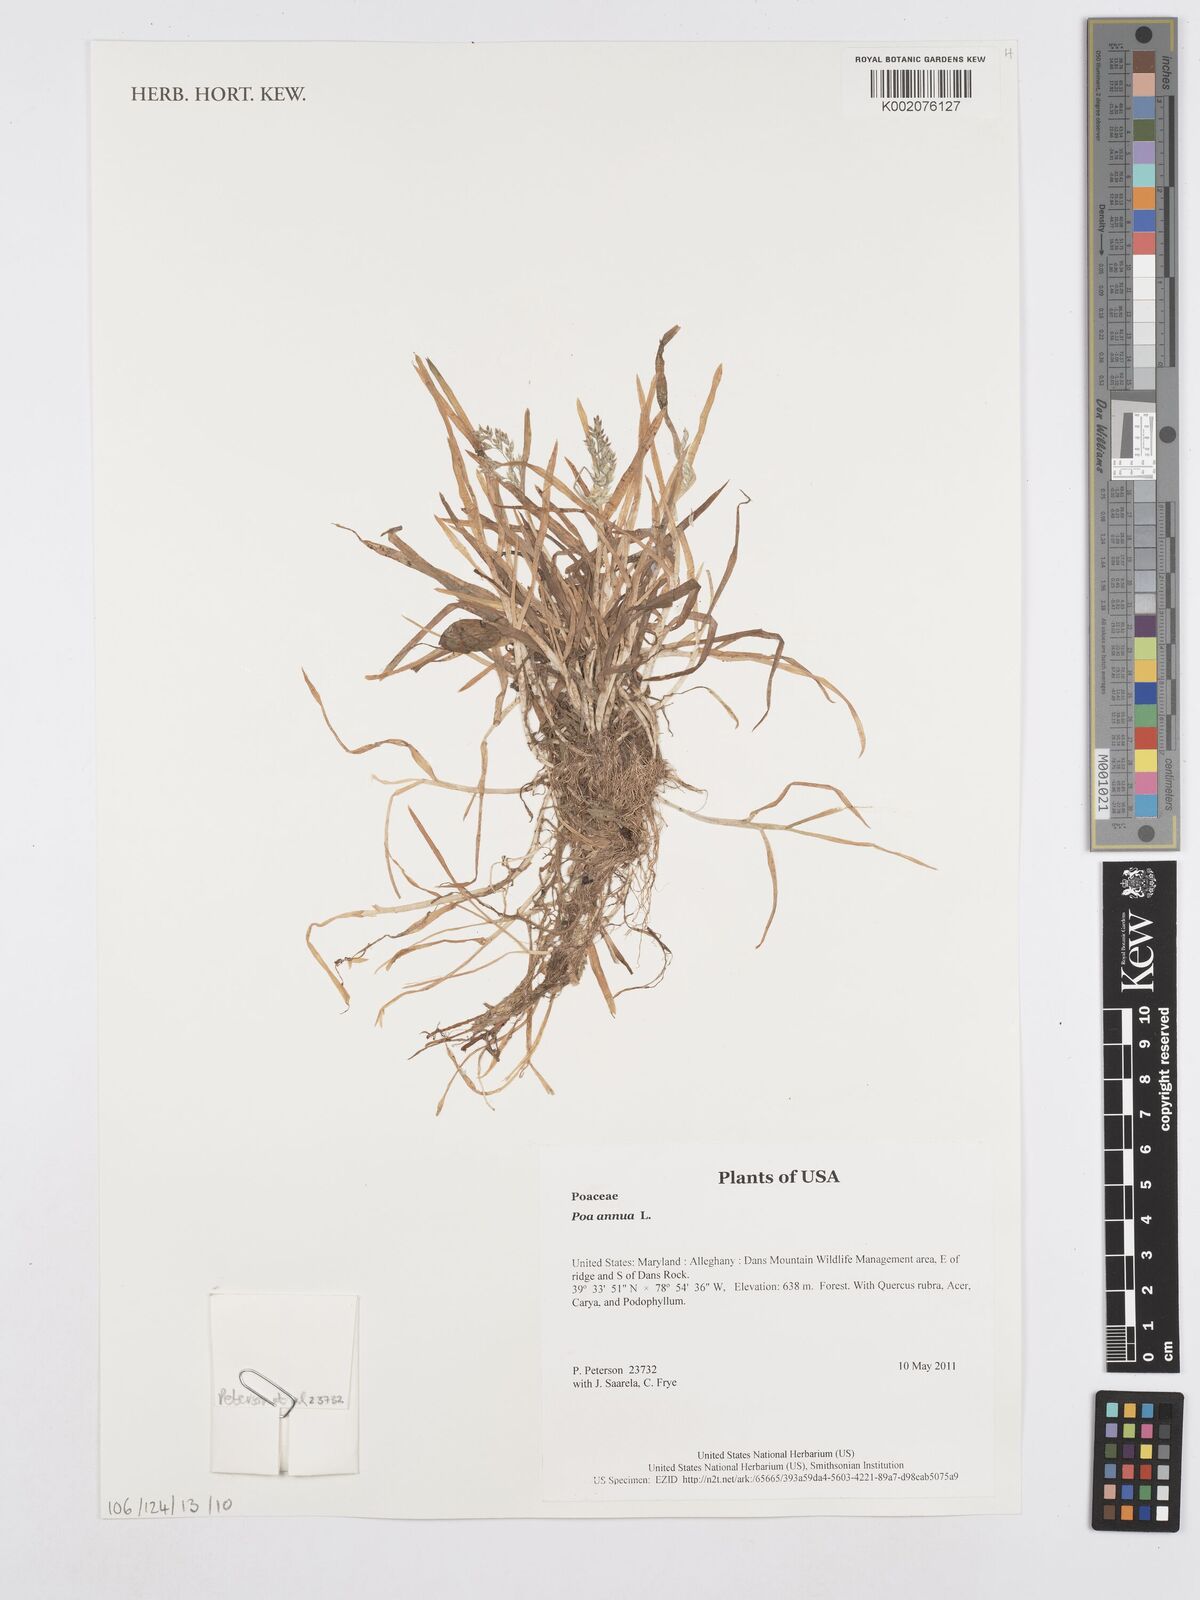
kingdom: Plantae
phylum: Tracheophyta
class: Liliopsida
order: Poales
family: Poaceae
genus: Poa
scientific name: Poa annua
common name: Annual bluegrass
-----
BRIEF
Convert these lines into a numbered list, omitting any blank lines and leaving the pictures out of your answer.

EXERCISE RESULT
1. kingdom: Plantae
2. phylum: Tracheophyta
3. class: Liliopsida
4. order: Poales
5. family: Poaceae
6. genus: Poa
7. scientific name: Poa annua
8. common name: Annual bluegrass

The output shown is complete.